O combate à comercialização da água continuou sendo tema de debates no Fórum Alternativo Mundial da Água (Fama) no quarto dia de atividades do evento. Desde que as discussões tiveram início, no último sábado, os participantes do fórum alertam sobre a necessidade de a água deixar de ser tratada como mercadoria. Líderes comunitários de vários países compartilharam experiências, e mostraram como a mobilização da sociedade foi importante para enfrentar esse processo.

Secretário geral do Movimento de Defesa pelo Acesso à Água, à Terra e à Proteção do Meio Ambiente do Chile, Rodrigo Mondaca explicou que o seu país tem um sistema de privatização da água há 37 anos. “Na época, isso foi algo inédito no mundo inteiro, e deu origem a um mercado das águas. Hoje, muitas pessoas vendem ou alugam água no nosso país como se fosse algo normal. Além disso, as empresas sanitárias do Chile são controladas por instituições francesas, canadenses e espanholas. Para consumir água potável, nós pagamos um dos preços mais caros da América Latina”, disse.
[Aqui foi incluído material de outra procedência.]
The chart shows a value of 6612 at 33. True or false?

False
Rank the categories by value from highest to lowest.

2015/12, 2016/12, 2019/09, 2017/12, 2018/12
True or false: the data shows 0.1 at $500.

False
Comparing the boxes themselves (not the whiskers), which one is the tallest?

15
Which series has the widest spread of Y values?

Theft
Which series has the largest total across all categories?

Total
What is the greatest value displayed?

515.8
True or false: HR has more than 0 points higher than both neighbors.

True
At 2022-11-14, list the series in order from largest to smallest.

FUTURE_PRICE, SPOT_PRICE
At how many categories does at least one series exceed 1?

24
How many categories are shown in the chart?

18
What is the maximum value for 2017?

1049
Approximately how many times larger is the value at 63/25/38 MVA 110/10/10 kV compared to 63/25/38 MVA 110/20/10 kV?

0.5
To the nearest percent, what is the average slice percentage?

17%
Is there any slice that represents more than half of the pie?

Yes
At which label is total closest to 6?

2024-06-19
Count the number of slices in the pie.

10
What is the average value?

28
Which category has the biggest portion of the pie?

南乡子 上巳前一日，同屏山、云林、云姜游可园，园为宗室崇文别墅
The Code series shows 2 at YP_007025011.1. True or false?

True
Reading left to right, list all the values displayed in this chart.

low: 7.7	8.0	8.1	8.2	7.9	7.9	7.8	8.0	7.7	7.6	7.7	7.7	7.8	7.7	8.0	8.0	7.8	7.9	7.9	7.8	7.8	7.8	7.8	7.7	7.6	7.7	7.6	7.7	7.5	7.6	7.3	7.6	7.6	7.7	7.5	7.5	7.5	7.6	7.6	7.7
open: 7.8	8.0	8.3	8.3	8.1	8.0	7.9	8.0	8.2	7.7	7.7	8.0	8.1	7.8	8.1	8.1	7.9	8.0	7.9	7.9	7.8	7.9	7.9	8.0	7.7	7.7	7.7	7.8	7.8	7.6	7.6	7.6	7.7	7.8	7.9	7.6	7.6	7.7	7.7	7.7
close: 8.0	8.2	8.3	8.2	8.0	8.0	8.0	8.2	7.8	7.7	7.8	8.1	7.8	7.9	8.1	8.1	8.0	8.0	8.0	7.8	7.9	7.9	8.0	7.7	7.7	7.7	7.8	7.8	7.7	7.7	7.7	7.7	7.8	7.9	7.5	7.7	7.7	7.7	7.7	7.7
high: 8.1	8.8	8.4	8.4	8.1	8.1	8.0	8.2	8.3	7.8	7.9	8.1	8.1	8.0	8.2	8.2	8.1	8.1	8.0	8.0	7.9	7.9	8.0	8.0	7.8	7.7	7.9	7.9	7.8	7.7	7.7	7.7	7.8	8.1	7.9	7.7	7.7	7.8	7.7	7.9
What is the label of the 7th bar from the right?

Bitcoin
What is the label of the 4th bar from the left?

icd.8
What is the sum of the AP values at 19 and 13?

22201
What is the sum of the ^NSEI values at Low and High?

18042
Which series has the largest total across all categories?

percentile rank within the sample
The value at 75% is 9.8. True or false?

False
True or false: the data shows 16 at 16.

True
Em Lagos, na Nigéria, o acesso livre à água é a principal preocupação dos quase 21 mil habitantes da cidade, que passa por privatização desde 1986. Diretor da Ação de Direitos do Meio Ambiente da Nigéria, Philip Jakpor contou que a situação sensibilizou representantes de outros países. “Nós não podíamos levar água de uma casa para outra, não podíamos retirar água dos rios sem a permissão do governo, e não podíamos usar a água da chuva. Começamos, então, a construir relações de solidariedade com outros países para propagar essa informação. Hoje, essas leis não existem. Mas temos que continuar nos esforçando”, alertou.

Na opinião de Jakpor, a sociedade não pode permanecer calada. “Uma das mais importantes lições que aprendemos é que precisamos dos movimentos sociais para trazer soluções contra a privatização. Quero encorajar mais pessoas a seguir esse pensamento”, enfatizou.